Complete the following:
**A)** In the PaddleNLP excerpt below, which class loads the 'gpt-cpm-large-cn' model?
**B)** For each statement, say whether it agrees with the PaddleNLP excerpt below, and quote the words that decide it. (i) More than 100 pretrained models are provided. (ii) ERNIE, PLATO and SKEP were released by organizations other than Baidu. (iii) The 'albert-chinese-tiny' model is loaded with AutoModelForPretraining.
**C)** List every model name that the PaddleNLP excerpt below passes to from_pretrained.

For more usage please refer to Taskflow Docs
We provide 30 network architectures and over 100 pretrained models. Not only includes all the SOTA model like ERNIE, PLATO and SKEP released by Baidu, but also integrates most of the high quality Chinese pretrained model developed by other organizations. Use AutoModel to download pretrained mdoels of different architecture. We welcome all developers to contribute your Transformer models to PaddleNLP! 🤗
from paddlenlp.transformers import *
ernie = AutoModel.from_pretrained('ernie-1.0')
ernie_gram = AutoModel.from_pretrained('ernie-gram-zh')
bert = AutoModel.from_pretrained('bert-wwm-chinese')
albert = AutoModel.from_pretrained('albert-chinese-tiny')
roberta = AutoModel.from_pretrained('roberta-wwm-ext')
electra = AutoModel.from_pretrained('chinese-electra-small')
gpt = AutoModelForPretraining.from_pretrained('gpt-cpm-large-cn')
PaddleNLP also provides unified API experience for NLP task like semantic representation, text classification, sentence matching, sequence labeling, question answering, etc.

Provided data:

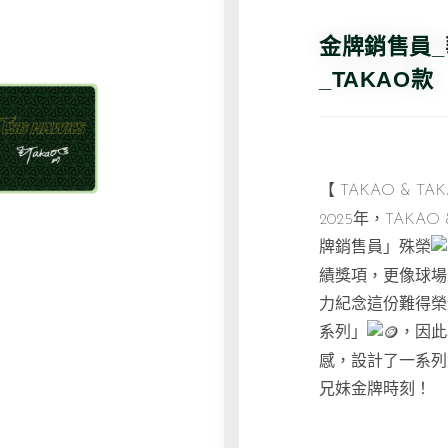
金牌銷售員
_TAKAO款
【 TAKAO & T
2025年，TAKAO
牌銷售員」殊榮
績獎項，更像球場
力紀念這份難得榮
系列」
，因此
感，設計了一系列
兄妹金牌時刻！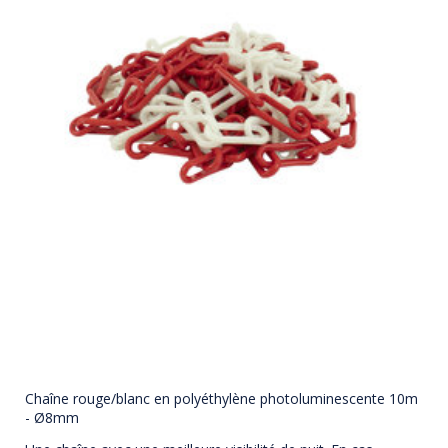
Chaîne rouge/blanc en polyéthylène photoluminescente 10m
- Ø8mm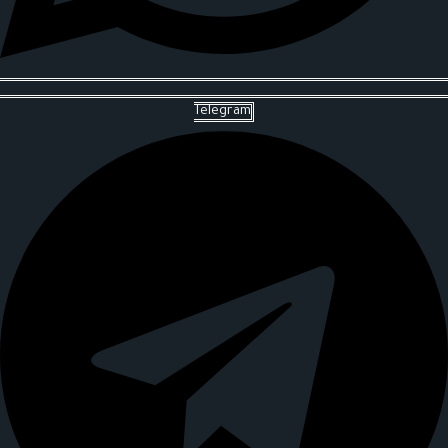
Telegram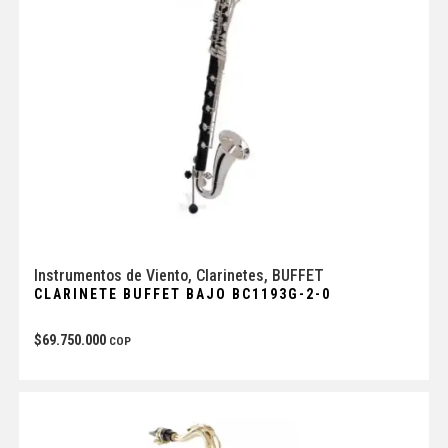
Instrumentos de Viento
,
Clarinetes
,
BUFFET
CLARINETE BUFFET BAJO BC1193G-2-0
$
69.750.000
COP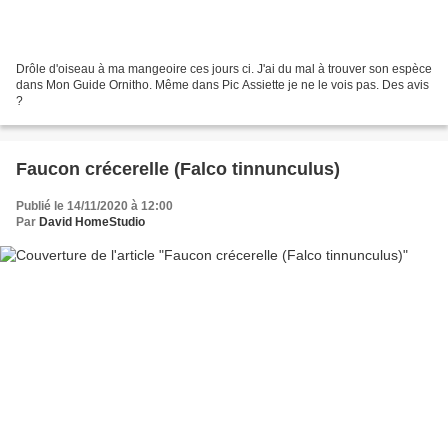
Drôle d'oiseau à ma mangeoire ces jours ci. J'ai du mal à trouver son espèce
dans Mon Guide Ornitho. Même dans Pic Assiette je ne le vois pas. Des avis
?
Faucon crécerelle (Falco tinnunculus)
Publié le 14/11/2020 à 12:00
Par
David HomeStudio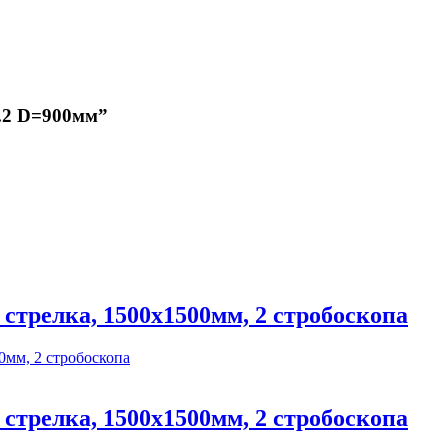
2.2 D=900мм”
 стрелка, 1500х1500мм, 2 стробоскопа
 стрелка, 1500х1500мм, 2 стробоскопа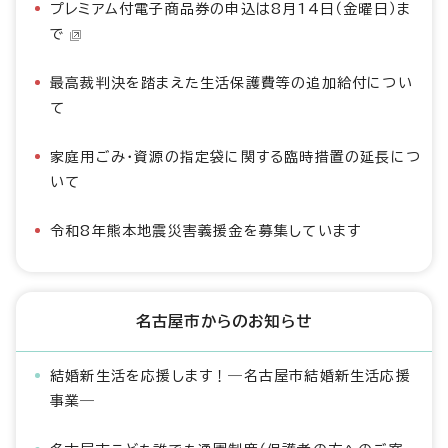
プレミアム付電子商品券の申込は8月14日（金曜日）ま
で
最高裁判決を踏まえた生活保護費等の追加給付につい
て
家庭用ごみ・資源の指定袋に関する臨時措置の延長につ
いて
令和8年熊本地震災害義援金を募集しています
名古屋市からのお知らせ
結婚新生活を応援します！―名古屋市結婚新生活応援
事業―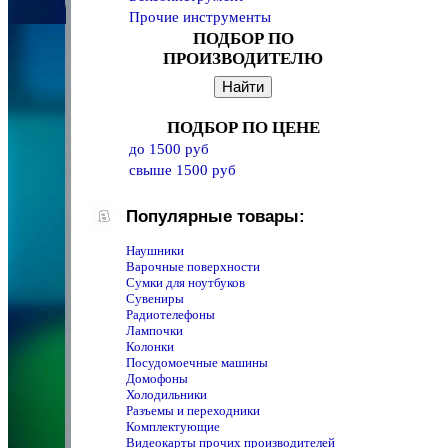
Прочие инструменты
ПОДБОР ПО
ПРОИЗВОДИТЕЛЮ
ПОДБОР ПО ЦЕНЕ
до 1500 руб
свыше 1500 руб
Популярные товары:
Наушники
Варочные поверхности
Сумки для ноутбуков
Сувениры
Радиотелефоны
Лампочки
Колонки
Посудомоечные машины
Домофоны
Холодильники
Разъемы и переходники
Комплектующие
Видеокарты прочих производителей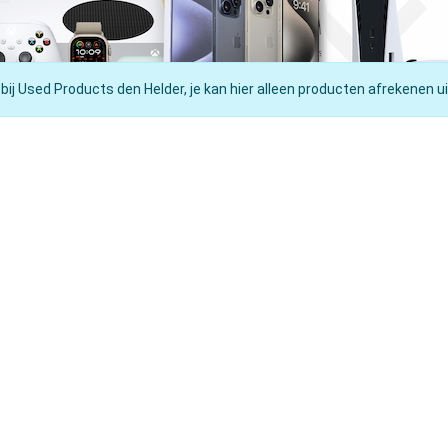
 bij Used Products den Helder, je kan hier alleen producten afrekenen ui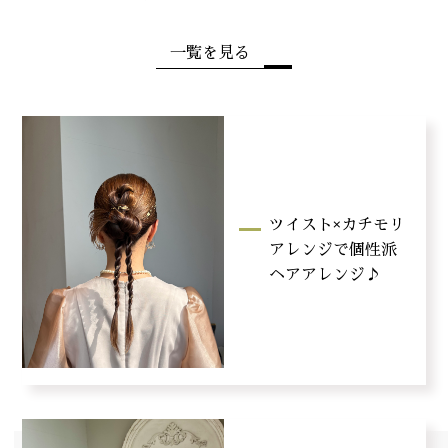
一覧を見る
ツイスト×カチモリ
アレンジで個性派
ヘアアレンジ♪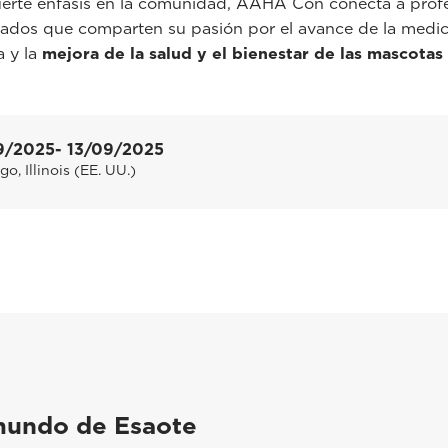
erte énfasis en la comunidad, AAHA Con conecta a profe
zados que comparten su pasión por el avance de la medic
a y la
mejora de la salud y el bienestar de las mascotas
9/2025
- 13/09/2025
o, Illinois (EE. UU.)
mundo de Esaote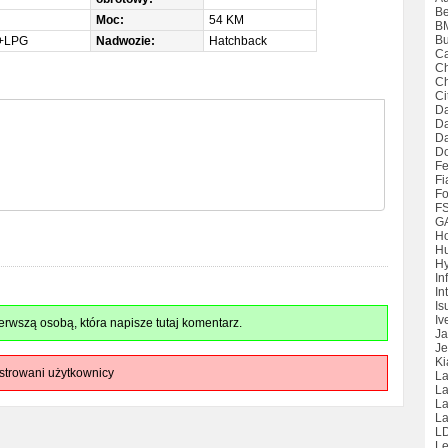
Be
Moc:
54 KM
B
Bu
+LPG
Nadwozie:
Hatchback
Ca
Ch
Ch
Ci
Da
D
Da
D
Fe
Fi
Fo
F
G
H
H
Hy
Inf
Int
Is
Iv
rwszą osobą, która napisze tutaj komentarz.
Ja
Je
Ki
strowani użytkownicy
La
La
L
La
L
Le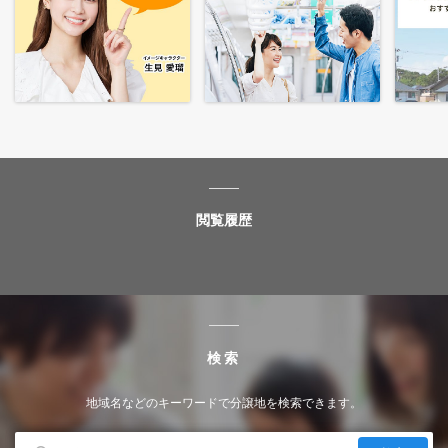
閲覧履歴
検索
地域名などのキーワードで分譲地を検索できます。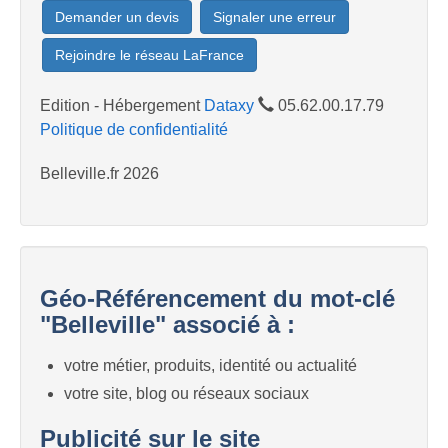
Demander un devis
Signaler une erreur
Rejoindre le réseau LaFrance
Edition - Hébergement
Dataxy
05.62.00.17.79
Politique de confidentialité
Belleville.fr 2026
Géo-Référencement du mot-clé
"Belleville" associé à :
votre métier, produits, identité ou actualité
votre site, blog ou réseaux sociaux
Publicité sur le site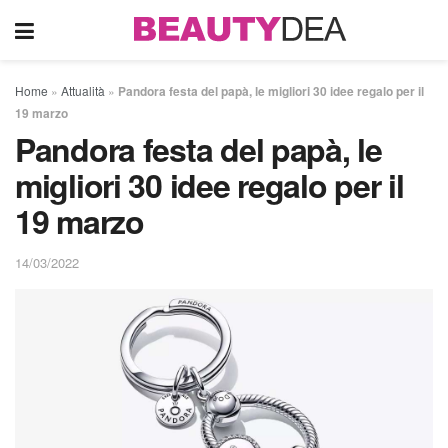
Home
»
Attualità
»
Pandora festa del papà, le migliori 30 idee regalo per il
19 marzo
Pandora festa del papà, le
migliori 30 idee regalo per il
19 marzo
14/03/2022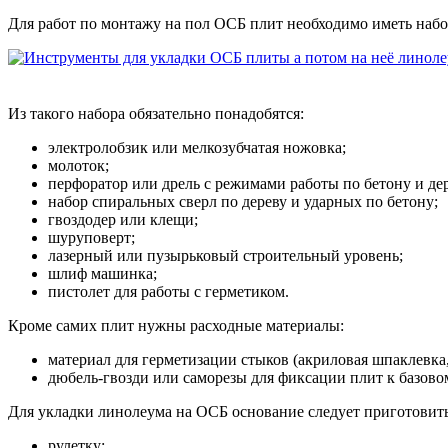
Для работ по монтажу на пол ОСБ плит необходимо иметь набо
Из такого набора обязательно понадобятся:
электролобзик или мелкозубчатая ножовка;
молоток;
перфоратор или дрель с режимами работы по бетону и дер
набор спиральных сверл по дереву и ударных по бетону;
гвоздодер или клещи;
шуруповерт;
лазерный или пузырьковый строительный уровень;
шлиф машинка;
пистолет для работы с герметиком.
Кроме самих плит нужны расходные материалы:
материал для герметизации стыков (акриловая шпаклевка
дюбель-гвозди или саморезы для фиксации плит к базов
Для укладки линолеума на ОСБ основание следует приготовить
рулетку;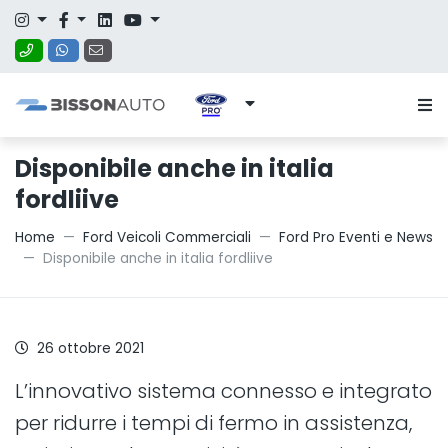
Disponibile anche in italia
fordliive
Home
Ford Veicoli Commerciali
Ford Pro Eventi e News
Disponibile anche in italia fordliive
26 ottobre 2021
L’innovativo sistema connesso e integrato
per ridurre i tempi di fermo in assistenza,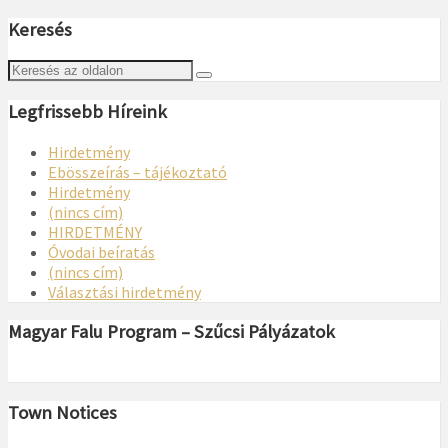
Keresés
Legfrissebb Híreink
Hirdetmény
Ebösszeírás – tájékoztató
Hirdetmény
(nincs cím)
HIRDETMÉNY
Óvodai beíratás
(nincs cím)
Választási hirdetmény
Magyar Falu Program – Szűcsi Pályázatok
Town Notices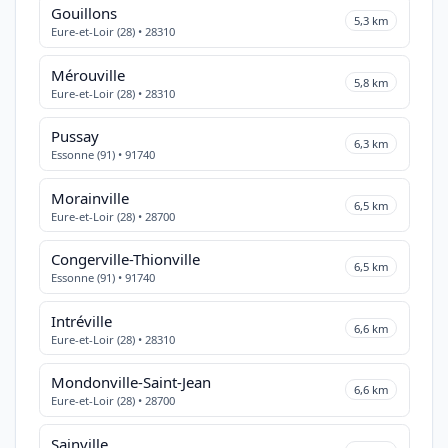
Gouillons
5,3 km
Eure-et-Loir (28) • 28310
Mérouville
5,8 km
Eure-et-Loir (28) • 28310
Pussay
6,3 km
Essonne (91) • 91740
Morainville
6,5 km
Eure-et-Loir (28) • 28700
Congerville-Thionville
6,5 km
Essonne (91) • 91740
Intréville
6,6 km
Eure-et-Loir (28) • 28310
Mondonville-Saint-Jean
6,6 km
Eure-et-Loir (28) • 28700
Sainville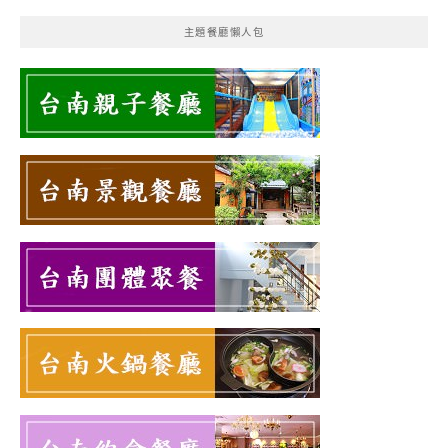
主題餐廳懶人包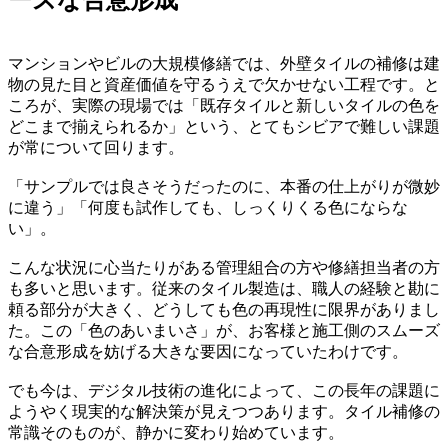
マンションやビルの大規模修繕では、外壁タイルの補修は建
物の見た目と資産価値を守るうえで欠かせない工程です。と
ころが、実際の現場では「既存タイルと新しいタイルの色を
どこまで揃えられるか」という、とてもシビアで難しい課題
が常について回ります。
「サンプルでは良さそうだったのに、本番の仕上がりが微妙
に違う」「何度も試作しても、しっくりくる色にならな
い」。
こんな状況に心当たりがある管理組合の方や修繕担当者の方
も多いと思います。従来のタイル製造は、職人の経験と勘に
頼る部分が大きく、どうしても色の再現性に限界がありまし
た。この「色のあいまいさ」が、お客様と施工側のスムーズ
な合意形成を妨げる大きな要因になっていたわけです。
でも今は、デジタル技術の進化によって、この長年の課題に
ようやく現実的な解決策が見えつつあります。タイル補修の
常識そのものが、静かに変わり始めています。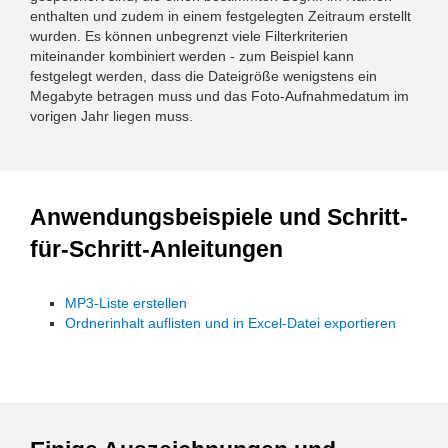
enthalten und zudem in einem festgelegten Zeitraum erstellt
wurden. Es können unbegrenzt viele Filterkriterien
miteinander kombiniert werden - zum Beispiel kann
festgelegt werden, dass die Dateigröße wenigstens ein
Megabyte betragen muss und das Foto-Aufnahmedatum im
vorigen Jahr liegen muss.
Anwendungsbeispiele und Schritt-
für-Schritt-Anleitungen
MP3-Liste erstellen
Ordnerinhalt auflisten und in Excel-Datei exportieren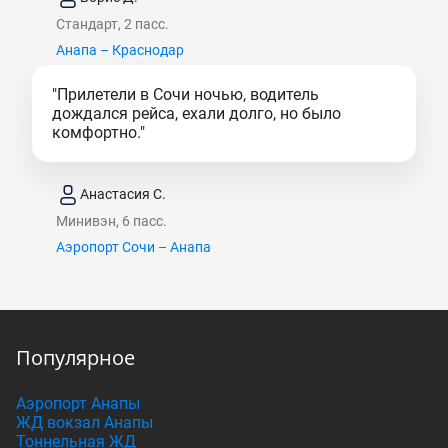
Стандарт, 2 пасс.
Анапа – Краснодар
"Прилетели в Сочи ночью, водитель
дождался рейса, ехали долго, но было
комфортно."
Анастасия С.
Минивэн, 6 пасс.
Аэропорт Сочи – Анапа
Популярное
Аэропорт Анапы
ЖД вокзал Анапы
Тоннельная ЖД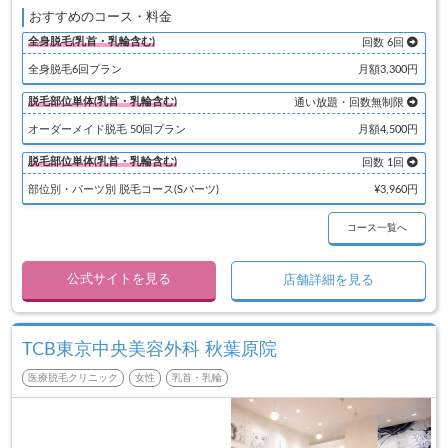
おすすめのコース・料金
全身脱毛(乳首・乳輪含む)
回数 6回
全身脱毛6回プラン
月額3,300円
脱毛部位単体(乳首・乳輪含む)
通い放題・回数無制限
オーダーメイド脱毛 50回プラン
月額4,500円
脱毛部位単体(乳首・乳輪含む)
回数 1回
部位別・パーツ別 脱毛コース(Sパーツ)
¥3,960円
コース一覧へ
公式サイトを見る
店舗詳細を見る
TCB東京中央美容外科 秋葉原院
医療脱毛クリニック
女性
乳首・乳輪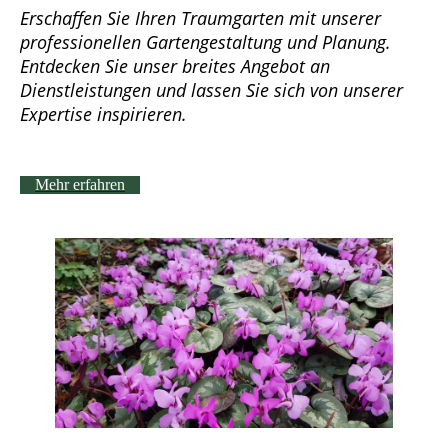
Erschaffen Sie Ihren Traumgarten mit unserer
professionellen Gartengestaltung und Planung.
Entdecken Sie unser breites Angebot an
Dienstleistungen und lassen Sie sich von unserer
Expertise inspirieren.
Mehr erfahren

Written responses:
**A)** AutoModelForPretraining

**B)**
(i) Yes: "over 100 pretrained models"
(ii) No: "ERNIE, PLATO and SKEP released by Baidu"
(iii) No: "albert = AutoModel.from_pretrained('albert-chinese-tiny')"

**C)** 'ernie-1.0', 'ernie-gram-zh', 'bert-wwm-chinese', 'albert-chinese-tiny', 'roberta-wwm-ext', 'chinese-electra-small', 'gpt-cpm-large-cn'